«Отпевание, Матвей Степаныч, закончилось достаточно классно — как Апостол Павел прописал».
От шедевров его новоречи так и шибало мелодией «Мурки»… мне стало совсем уж тоскливо и горько… блатная песенка, с детства знакомая, как назло, путалась в извилинах мозга, издевательски навязчиво подтрунивая над порядком издерганной моей психикой… как Апостол Павел прописал… как Апостол Павел прописал…
Вдруг меня разобрал — именно разобрал на части, а не взял в охапку — нервозный смешок… вот и я, думаю, недавно отпет и похоронен… двинулись поминать… одни чистосердечно страдали… кое-кто притыривал аппетитец, иные не скрывали острейшей жажды поддать… скорей всего, говорливый, бестолково начитанный, верней, «нахватавшийся культуры», главное, живой еще дядюшка, между прочим, тезка Апостола, кинул речугу насчет чудовищной потери «незабвенного племяша, Володьки Олуха, родного, гадом быть, Вована… Царствие ему как бы Небесное, имею в виду не СССР, а покойного, однозначно ушедшего от нас»… на тех по мне поминках только у осчастливленного случаем Михал Адамыча легко было на душе от всей этой затеянной мною, идиотом, фармазонской трагедии…
Потом, чтоб никаких ни в ком не вызвать подозрений, следил я издали, как вынесли два закрытых гроба… слава Тебе, Господи, что любовь напоследок блеснула им обоим улыбкою прощальной, а смерть была мгновенной — без появления в сознании чудовищного образа потери счастья новой жизни.
На меня никто не обращал внимания; среди провожающих, кроме Коти с Кевином, полно было знакомых, бывших теневиков, людей очень влиятельных, и их телохранителей… вот отслужил свое батюшка — необыкновенно приятный молодой человек… непременно решаю вскоре исповедаться у того священника, который вместо меня отпевал Николая Васильевича… вот опустили гробы в одну разверстую широкую могилу… застучали по ним кусочки земли и глины… остальное доделали два могильщика… фиолетово-багровые их лица походили на переспелые гроздья гортензий, принесенных на «двуспальную», как кто-то выразился, могилу… вот обложили всю ее траурными гирляндами, букетами гвоздик и хризантем… вот выросло над могилой «живых цветов печальное надгробье», как вскоре сочинит Котя…

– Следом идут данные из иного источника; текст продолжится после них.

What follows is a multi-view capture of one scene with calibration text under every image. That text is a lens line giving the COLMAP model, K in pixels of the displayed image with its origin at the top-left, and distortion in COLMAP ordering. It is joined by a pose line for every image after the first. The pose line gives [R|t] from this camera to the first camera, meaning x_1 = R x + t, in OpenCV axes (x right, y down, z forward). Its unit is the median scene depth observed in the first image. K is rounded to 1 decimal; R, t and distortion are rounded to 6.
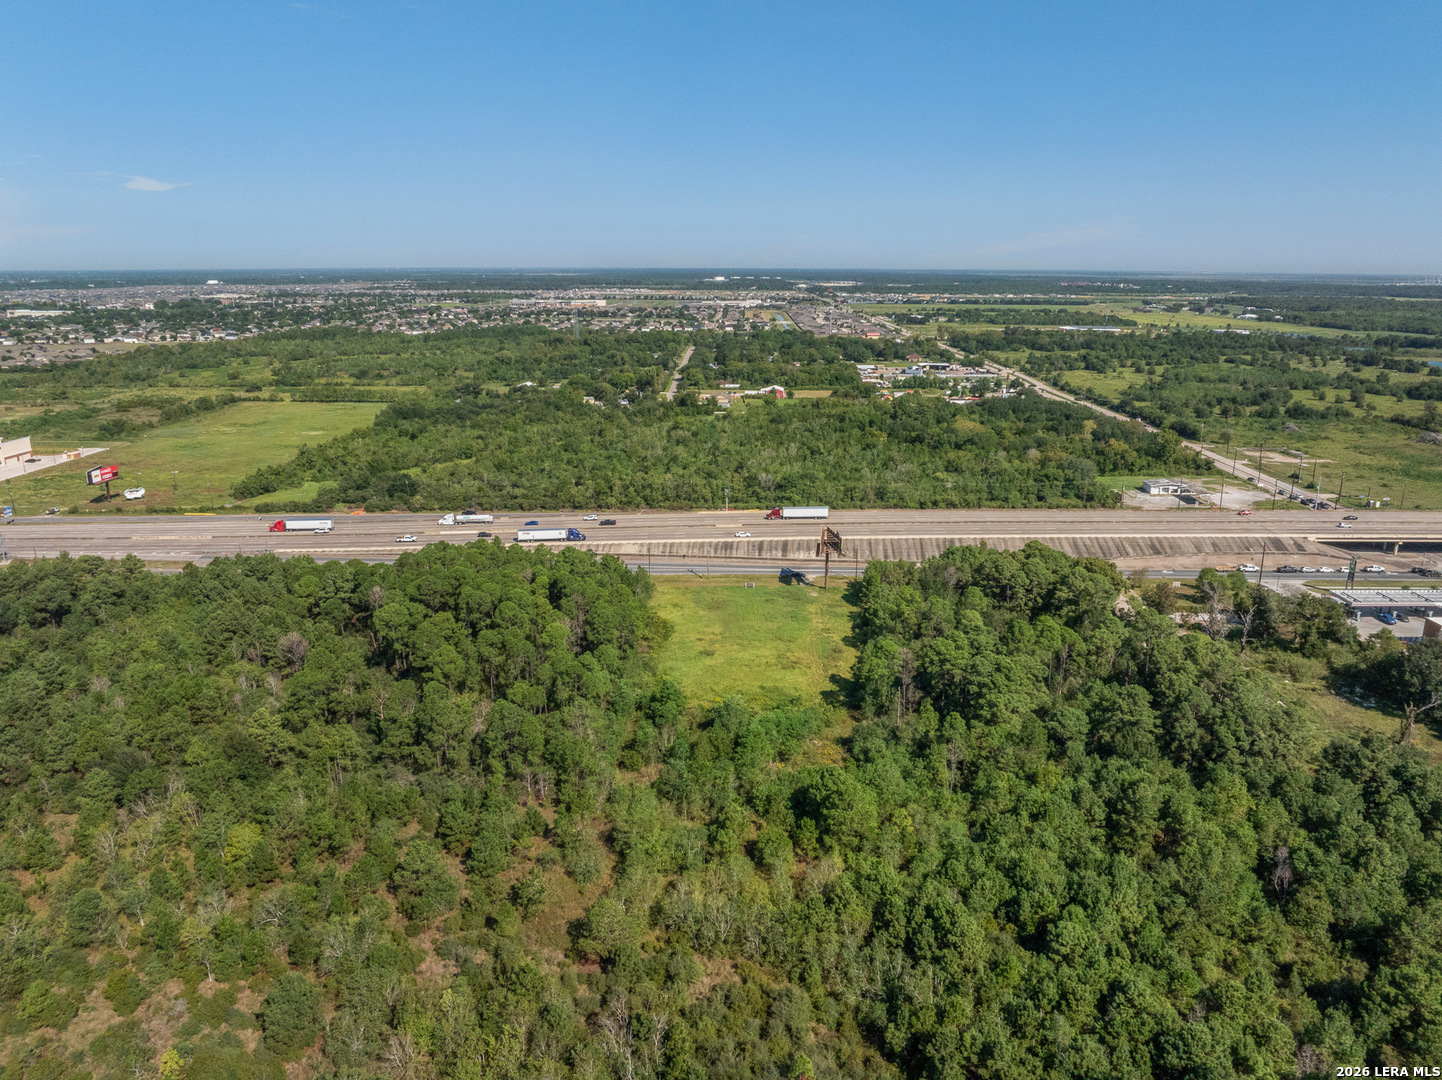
lens RADIAL K [[1014.1, 0, 717.9], [0, 1014.1, 535.0], [0, 0, 1]] dist [-0.048020, -0.005567]
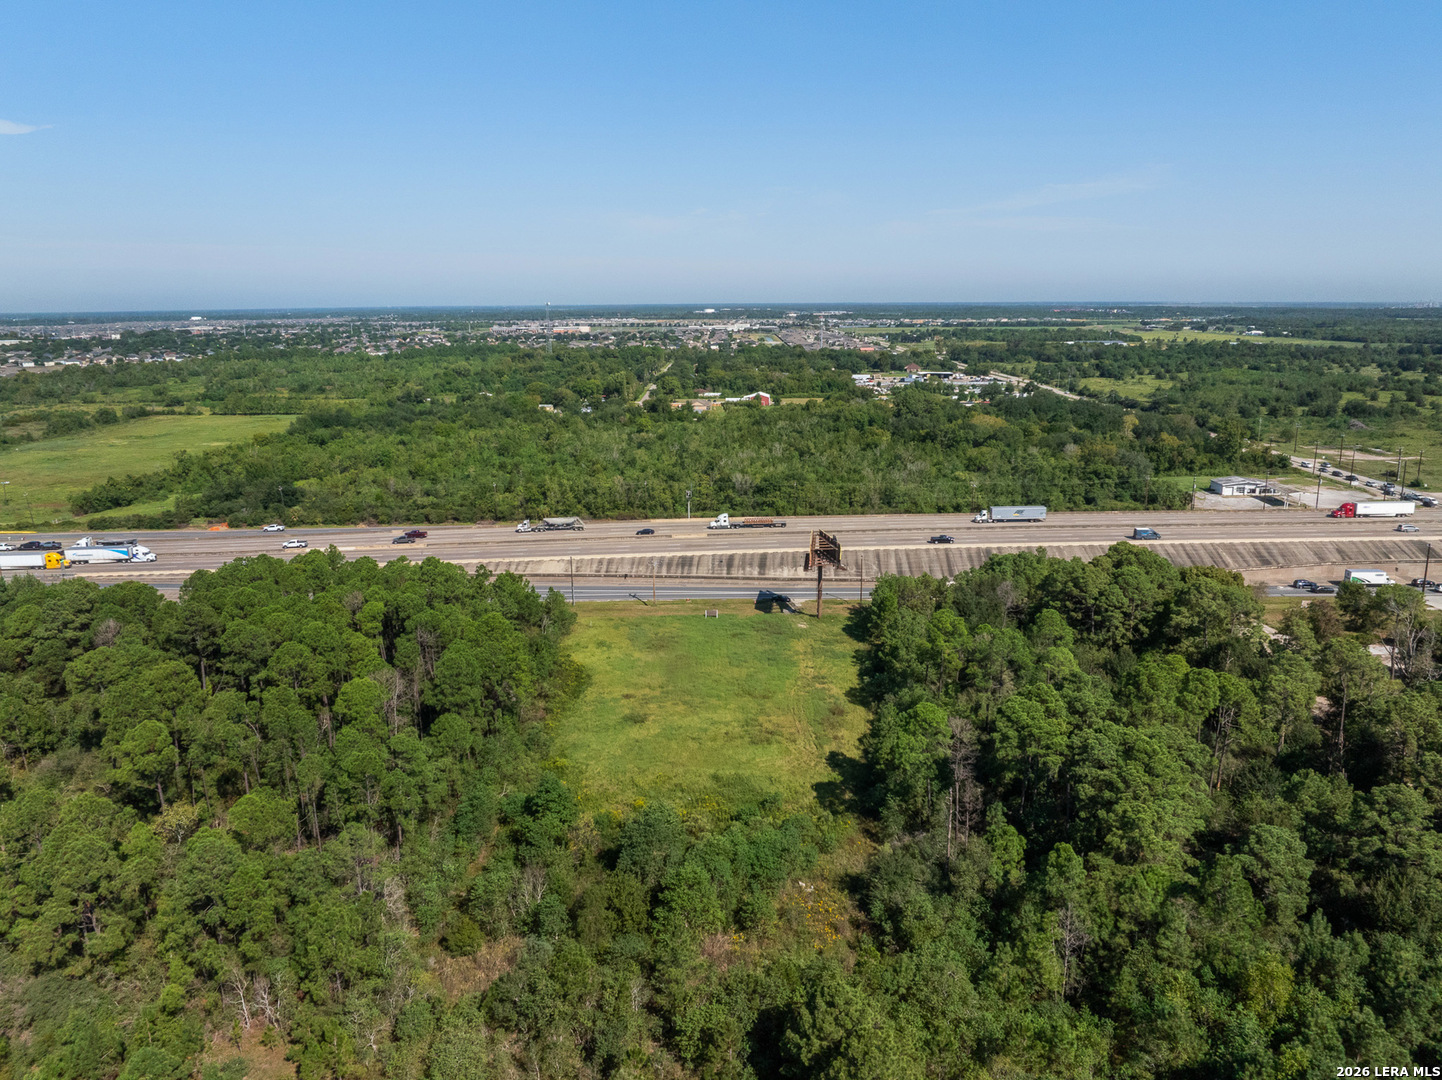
lens RADIAL K [[1014.1, 0, 721.1], [0, 1014.1, 540.2], [0, 0, 1]] dist [-0.048020, -0.005567]
pose [[0.999888, -0.012149, 0.008720, 0.024381], [0.012397, 0.999503, -0.028983, 0.014020], [-0.008363, 0.029088, 0.999542, 0.217331]]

Распоряжался всеми делами тот самый человек, выходил который с отпеванья покурить с генералом; он и деловитей других суетился, и лично потом поставил на табуреточку пару стопок водки с двумя бутербродиками; поставив, произнес надгробную речугу.
«Вы, некоторые дорогие дамы и господа, пожалуйста, не лыбьтесь и чисто демократически продолжайте застойное свое недоверие, понимаете, к религии, если, так сказать, оно у вас имеется… теперь за религию не то что со службы не вышибут с потерей партбилета и персоналки, но, наоборот, покойный активно содействовал практически свободной реанимации религиозных услуг помершему населению страны, что были отняты у него вместе с ликвидированными ангелами… тогда как они знаково существовали и эффективно существуют в настоящее время для правительства, всенародной энергетики и лично Бориса Николаевича, от администрации которого послана сердечная гирлянда, возглавляющая похоронную клумбу нашей с вами памяти… так что смело проникнемся возрожденным к жизни отпеванием и, конечно, пожелаем отнятым у нас с вами душам счастливого захоронения их личных тел, а также дальнейшего перемещения туда, куда положено, никто не знает куда именно, но как Апостол Павел прописал… по этой же причине смело обещаю всем телам, злодейски умерщвленным после заказных убийств, что рыночная свобода — это и есть конкретика всенародного капитализма плюс демократическая электорация всей страны…»
Распорядитель говорил бы еще и говорил, но генерал налил ему полстакана, тот жахнул его залпом и подавился околомогильным бутербродиком… кто-то стал передавать по рукам прощальную бутылку, потом вторую, потом третью… тут меня подстегнула безумная страсть выпить за помин души погибших… плевать — узнают или не узнают… быстро подхожу, извиняюсь, беру из чьих-то рук бутылку и глотаю прямо из горла… перекрестившись, занюхиваю рукавом — помянул… молча отхожу в сторонку… вот и все, думаю, вот и все.
Вскоре оказалось, что Г.П. то ли предчувствовала надвигавшуюся смертную беду, то ли сама жизнь заставила — в счастливейшие из дней существованья, осененные взаимной любовью, — оставить у нотариуса завещательное распоряжение.